Reisülküttab Reisülküttap Nedir, Ne Demektir, Anlamı, Görevi
Reisü’l-küttâb
Arabça bir terim olarak “kâtiblerin reisi” manâsına gelir. Osmanlılarda II. Mahmud’un saltanatının sonlarına kadar, Divân-ı hümâyûn kâtiblerinin amiri olup. Hâriciye Nazırlığı yerinde kullanılan bir tabirdir. Reis Efendi de denilen ve menâsıb-ı sitteden sayılan reisü’l-küttâblık, eski bir maziye sâhibtir.

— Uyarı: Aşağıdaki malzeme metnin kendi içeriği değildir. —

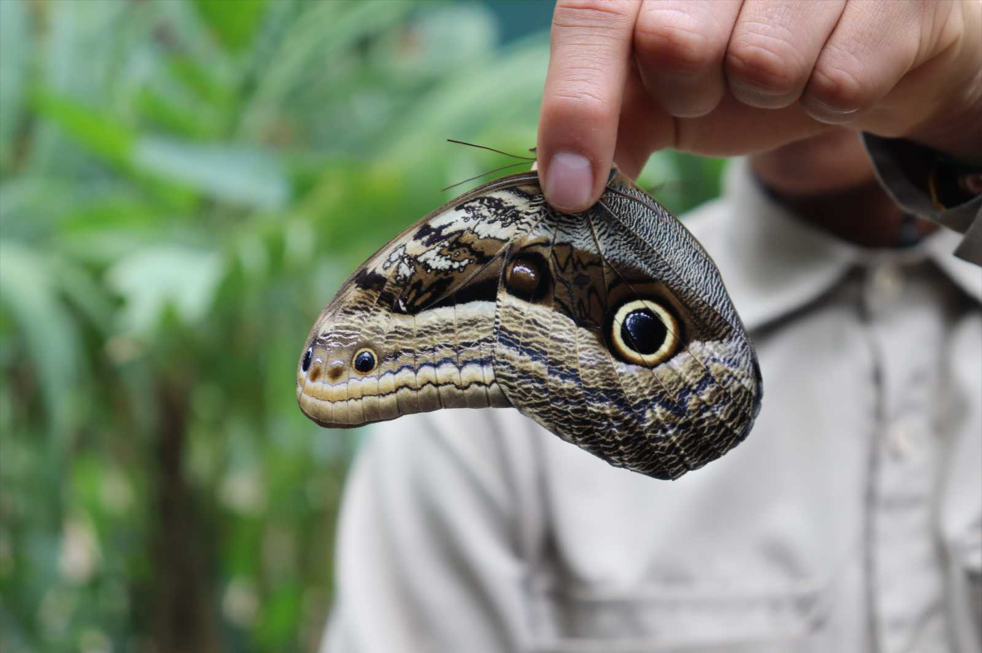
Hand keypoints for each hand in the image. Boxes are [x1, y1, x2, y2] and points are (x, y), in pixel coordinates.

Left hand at [536, 0, 981, 211]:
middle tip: (718, 78)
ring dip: (767, 93)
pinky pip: (837, 82)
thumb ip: (610, 122)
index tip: (571, 191)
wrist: (868, 45)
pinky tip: (837, 69)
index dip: (577, 105)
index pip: (592, 13)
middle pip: (673, 40)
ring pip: (762, 62)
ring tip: (786, 68)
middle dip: (690, 90)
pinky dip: (831, 101)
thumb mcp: (664, 92)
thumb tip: (563, 185)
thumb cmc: (748, 61)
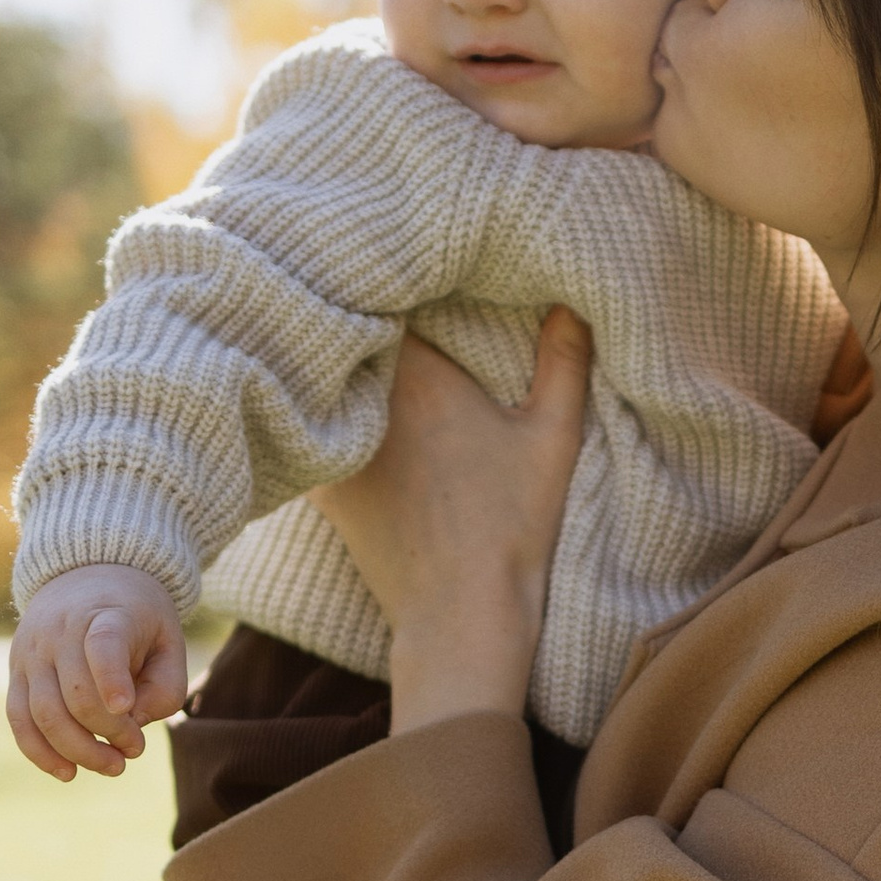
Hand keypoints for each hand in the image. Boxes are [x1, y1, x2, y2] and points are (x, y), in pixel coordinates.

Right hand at [8, 563, 189, 780]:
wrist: (87, 577)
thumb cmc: (138, 618)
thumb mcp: (169, 641)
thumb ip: (165, 687)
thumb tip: (133, 724)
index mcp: (106, 615)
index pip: (102, 646)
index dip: (111, 679)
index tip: (126, 709)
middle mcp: (60, 632)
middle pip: (76, 695)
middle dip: (109, 735)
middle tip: (134, 750)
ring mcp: (32, 652)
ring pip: (44, 714)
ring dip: (78, 751)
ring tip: (112, 766)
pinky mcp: (17, 672)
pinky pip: (18, 719)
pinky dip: (40, 752)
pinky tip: (67, 772)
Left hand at [311, 313, 590, 734]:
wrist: (460, 614)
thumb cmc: (511, 526)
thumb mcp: (553, 439)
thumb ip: (564, 361)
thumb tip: (571, 300)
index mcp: (419, 376)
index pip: (390, 298)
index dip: (396, 278)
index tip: (410, 266)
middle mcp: (367, 403)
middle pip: (350, 334)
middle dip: (364, 312)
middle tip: (379, 292)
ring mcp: (339, 446)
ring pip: (325, 381)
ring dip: (339, 364)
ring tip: (350, 341)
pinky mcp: (325, 488)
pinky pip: (309, 430)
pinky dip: (319, 414)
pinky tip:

Onun, Fâtih kanunnâmesinde de bulunuşu bunu göstermektedir.
Reisü’l-küttâbların ilk devirlerden 17. asrın sonlarına kadar tedricen ehemmiyetlerin artmasına rağmen, Nişancı’nın maiyyetinde bulunurlardı. Liyakatli olanları nişancılığa geçerdi. Reisu’l-küttâb 17. asrın sonlarına kadar bilfiil Divân-ı hümâyûn, ehemmiyetini kaybedip işler Paşakapısı’na intikal ettikçe Reisü’l-küttâbların mevkii de yükselmiş olurdu. Haricî işler, bunlar vâsıtasıyla tedvir edildiğinden Hariciye Nâzın veya Hariciye Vekili vazifesini görürdü.
Bunların vazifeleri ile ilgili kanunnâmelerde hükümler bulunmaktadır.
Reisu’l-küttâb, diğer divan hocaları (müdürleri) gibi softan üst elbisesi ve lokmalı pamuklu iç kaftanı ve başına da mücevveze denilen kavuk giyerdi. Eğer divanda Sadrıazam selimi veya kallavi giymiş ise Reisu’l-küttab’ın o zaman selimî kavuk giymesi lâzımdı. Reisü’l-küttâblar, Sürre ihracında da vazife sahibi idiler. Keza, Şeyhülislam tebdilerinin tebliği bazen bunlar vâsıtasıyle olurdu.